▶ PARTS OF THE EXERCISE
- a) List every slogan that the passage on the Kennedy Center protest reports on the signs held by WBC members.
- b) Continue the passage on the Kennedy Center protest from its final sentence onward.

━━ EXCERPTED PASSAGE

On Monday, they appeared at the Kennedy Center to protest George Carlin’s receipt of the Mark Twain Award for American Humor. When the group from Georgetown arrived, they stood on the sidewalk facing the rotary, where WBC members stood holding signs that said “Fags Doom Nations,” “God hates you,” and “Obama’s grandmother is in Hell.” Timothy Phelps, Fred Phelps’ youngest child, estimates the group does ten to twenty protests a day.

“[George Carlin] made a living off of making a mock of sin… so what we’re saying here today is, look, God is not mocked. George Carlin is in hell,” Steve Drain, a member of the WBC, said. Drain added that author Mark Twain was “another God-hating fool.”

Throughout the event, approximately 40 people, including students from American University and George Washington University, held signs, sang “We Shall Overcome,” and shouted messages like “God does not discriminate.”

“I hope that passers-by see that this is not a one-sided argument, that these people have definite opposition,” Tanisha Humphrey (SFS `12), another member of GU Pride.

Timothy Phelps estimated that about half of the WBC’s protests face counter-protests.

━━━━
━━ RECORDED DATA

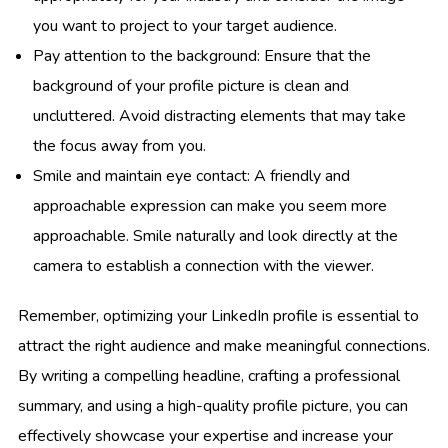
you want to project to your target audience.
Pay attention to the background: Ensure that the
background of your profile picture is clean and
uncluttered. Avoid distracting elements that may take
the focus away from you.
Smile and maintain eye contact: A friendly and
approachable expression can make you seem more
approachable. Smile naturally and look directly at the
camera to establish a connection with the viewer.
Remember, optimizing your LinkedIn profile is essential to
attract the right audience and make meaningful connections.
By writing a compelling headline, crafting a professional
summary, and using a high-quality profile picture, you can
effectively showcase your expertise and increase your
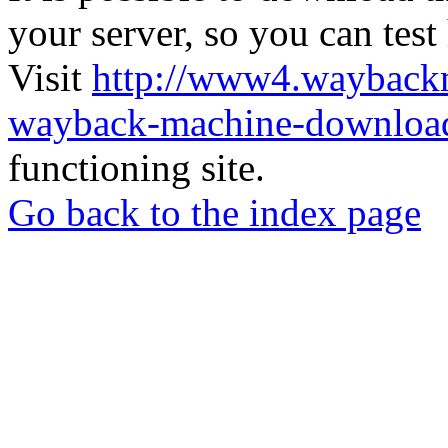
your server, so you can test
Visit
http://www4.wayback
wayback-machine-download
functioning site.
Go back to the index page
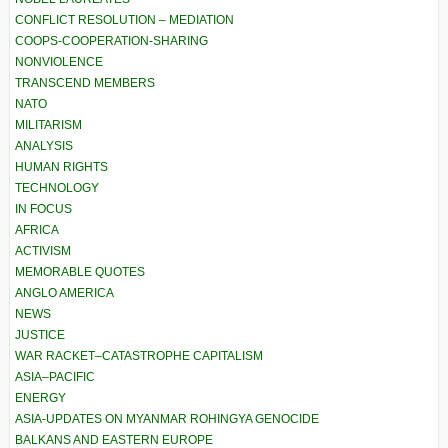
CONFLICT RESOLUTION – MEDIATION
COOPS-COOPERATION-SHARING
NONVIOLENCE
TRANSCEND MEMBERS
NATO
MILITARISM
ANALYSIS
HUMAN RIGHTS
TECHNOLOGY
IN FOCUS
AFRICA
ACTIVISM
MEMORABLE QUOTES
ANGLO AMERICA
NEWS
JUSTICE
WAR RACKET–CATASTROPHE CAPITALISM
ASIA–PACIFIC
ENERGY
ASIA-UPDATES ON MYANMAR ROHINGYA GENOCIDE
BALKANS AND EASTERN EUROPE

━━━━
━━ RECORDED DATA

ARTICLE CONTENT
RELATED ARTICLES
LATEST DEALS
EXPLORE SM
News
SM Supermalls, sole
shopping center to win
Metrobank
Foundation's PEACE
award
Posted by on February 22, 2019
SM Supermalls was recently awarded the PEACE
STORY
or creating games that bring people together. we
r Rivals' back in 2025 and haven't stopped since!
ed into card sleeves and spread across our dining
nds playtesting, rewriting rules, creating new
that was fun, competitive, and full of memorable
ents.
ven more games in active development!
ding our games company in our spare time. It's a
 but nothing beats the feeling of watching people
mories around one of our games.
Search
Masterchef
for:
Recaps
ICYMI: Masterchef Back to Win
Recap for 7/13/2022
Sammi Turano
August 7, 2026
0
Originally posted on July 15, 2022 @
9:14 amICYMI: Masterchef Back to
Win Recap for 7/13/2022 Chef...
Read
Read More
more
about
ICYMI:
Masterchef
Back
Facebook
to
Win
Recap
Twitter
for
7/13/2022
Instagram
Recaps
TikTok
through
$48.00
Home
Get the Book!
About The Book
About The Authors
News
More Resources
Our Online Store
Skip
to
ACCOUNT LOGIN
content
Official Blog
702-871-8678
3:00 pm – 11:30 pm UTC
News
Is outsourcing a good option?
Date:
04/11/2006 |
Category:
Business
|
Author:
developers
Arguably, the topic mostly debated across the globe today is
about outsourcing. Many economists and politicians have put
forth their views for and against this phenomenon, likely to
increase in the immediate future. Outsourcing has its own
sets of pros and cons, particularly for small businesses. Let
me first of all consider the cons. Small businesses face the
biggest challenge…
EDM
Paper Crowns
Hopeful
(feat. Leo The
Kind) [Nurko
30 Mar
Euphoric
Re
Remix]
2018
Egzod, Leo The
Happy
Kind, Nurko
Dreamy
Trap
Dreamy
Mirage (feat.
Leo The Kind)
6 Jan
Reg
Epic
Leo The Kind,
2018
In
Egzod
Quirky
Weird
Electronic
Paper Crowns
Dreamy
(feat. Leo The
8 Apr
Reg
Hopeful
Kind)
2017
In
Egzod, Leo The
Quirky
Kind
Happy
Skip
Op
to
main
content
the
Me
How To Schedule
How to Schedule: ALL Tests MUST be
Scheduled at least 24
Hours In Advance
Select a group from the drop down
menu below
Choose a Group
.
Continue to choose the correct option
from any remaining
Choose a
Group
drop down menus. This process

━━━━

▶ ANSWERS BELOW
- a)
- "Fags Doom Nations"
- "God hates you"
- "Obama's grandmother is in Hell"

- b)
“Since they all have the same goofy behaviors, it’s just white noise … I guess I just ignore them for the most part,” he said.

Graumann said the WBC’s message turns a wide variety of people against them.

“[Their actions] subsequently does a lot for the perception of gay people in the U.S. as almost a group worth defending,” Graumann said.

During the protest, people on the street stopped to express their support for the counter-protesting students. Grauman said he viewed the counter-protest as a success.

“[The protesters from the WBC] left early, they left around 7:30, so we just sang, ‘Na na na na, na na na na, hey hey hey, goodbye,'” he said. “During the protest, someone made a sign that said ‘Honk if you’re against hatred,’ and we got a lot of honks. It was just a really positive experience.”